Welcome to Glenn's Blog!

Here I will periodically post random thoughts and stories about what's going on in my life and the world around me. As if anyone cared. But seriously, you've found your way here, so hopefully you will enjoy at least some of what I have to say, even if you aren't entirely interested in it. At the least, it should be a good way to waste time.

Thursday, May 18, 2017

Winding Down

Well here we are at the end of another semester at Sac State. It's Thursday of finals week, but as all of the juries have already concluded it's already resembling a ghost town around here. All of the music majors have fled the building in search of greener pastures for the summer. I'm not sure how so many years have gone by, seemingly in the blink of an eye. This is the ned of my 18th year on staff here, and 24th overall counting my undergrad years. Next year will be the 25th year I've been on campus. Really? A quarter of a century? It boggles the mind.

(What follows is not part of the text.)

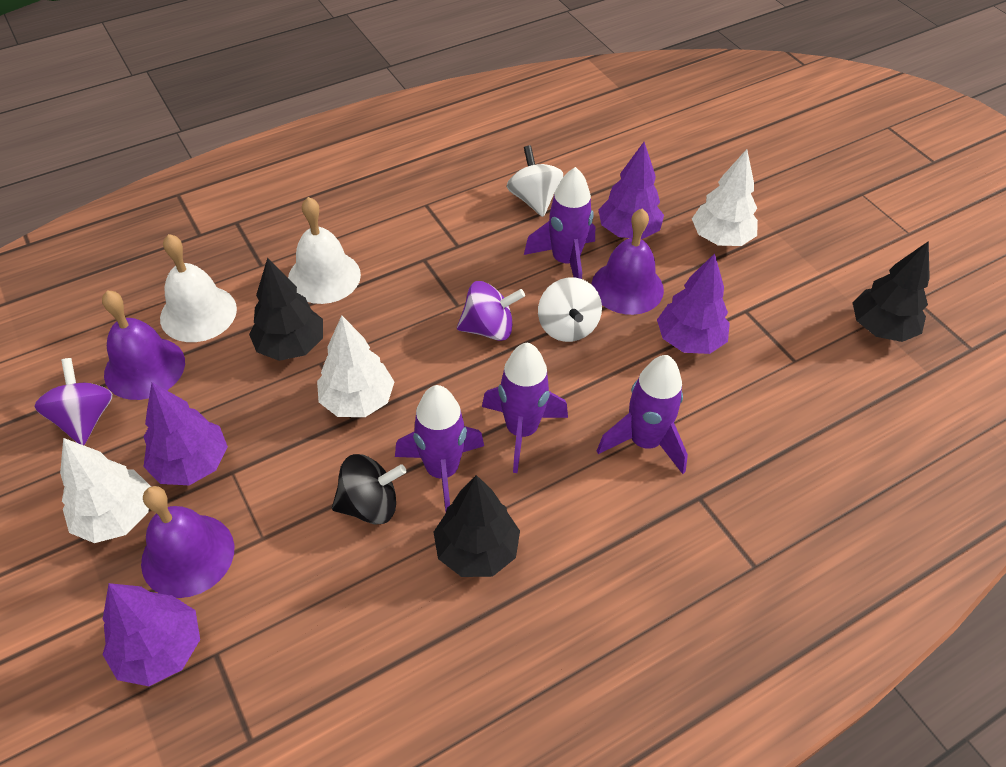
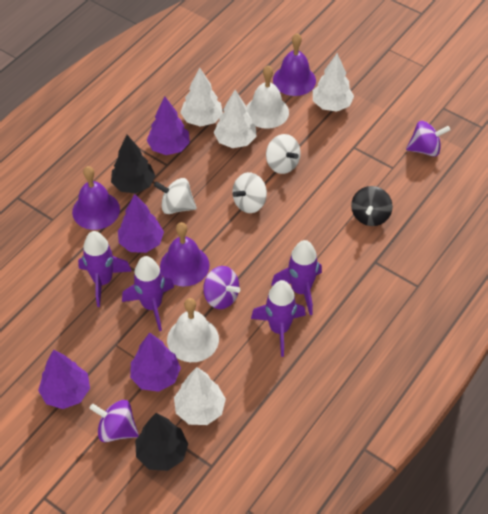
black tree: 3 -> 2
purple spinning top: 2 -> 3
white spinning top: 2 -> 3
white tree: 3 -> 4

I remember when I first started here - as a business major initially - in the Fall of 1993. Back then the old professors or staff members would pontificate about the 'good old days' when they started working here back in the 1970s. And of course I'd chuckle and say, "Hey I wasn't even born yet!". To which they'd sardonically reply, "Haha...you just wait, you'll get there." It seemed so far away back then. And now, next year's incoming freshman will have been born likely in the year I started working here. Most of them won't have existed when I was an undergrad. When did I get old?

These days I've noticed that I've slowed down a little. I used to move through the hallways with such purpose, always seemingly in a hurry to get to the next task. You might be tempted to think that I'm slowing down because of my age; but really, I CAN still move with that purpose, when it suits me. I think, really, I'm slowing down just because of a lack of motivation. A lack of drive. When you spend, now 36 semesters basically doing the same thing year after year after year, and fighting against the same institutional bureaucracy, I guess it wears you down. I simply just don't care to get things done as quickly as I used to. Why should I? What's the point? It's not like I can possible gain anything by doing so. You won't get recognition. You won't see a raise. So I take my time a little more. Why not?

So here I sit, Thursday of finals week, getting ready to start filling out the piles of (now electronic) paperwork to submit to Space Management for our fall events. I'm actually using my computer monitor from home, because the screen on my 2011 iMac gave out and is now just a grey screen with vertical gradations of color. Mostly pinks and purples. So we bypassed the computer screen to my Samsung monitor. It works. They say they should be able to get me a new computer. By August. In other news, we're scheduled to have a major refurbishment of our elevator this summer, which has been long overdue and will hopefully give us a product that won't be likely to break down (and usually at the most inopportune times). Oh wait, that's been delayed till next year now. Well, we are also looking at finally replacing our stage lighting with LED fixtures, as the current fixtures are so old that you can't even find the bulbs anymore. 30% of our lighting is currently inoperative. That's how bad it's gotten. Oh wait, the university bureaucracy says we have to send it out to bid, even though we have a company ready to come in and do it, and the funding is already approved in place. So that's delayed for who knows how long.

I guess there's no reason really for me to move with a purpose, to finish anything faster. After all, the university isn't.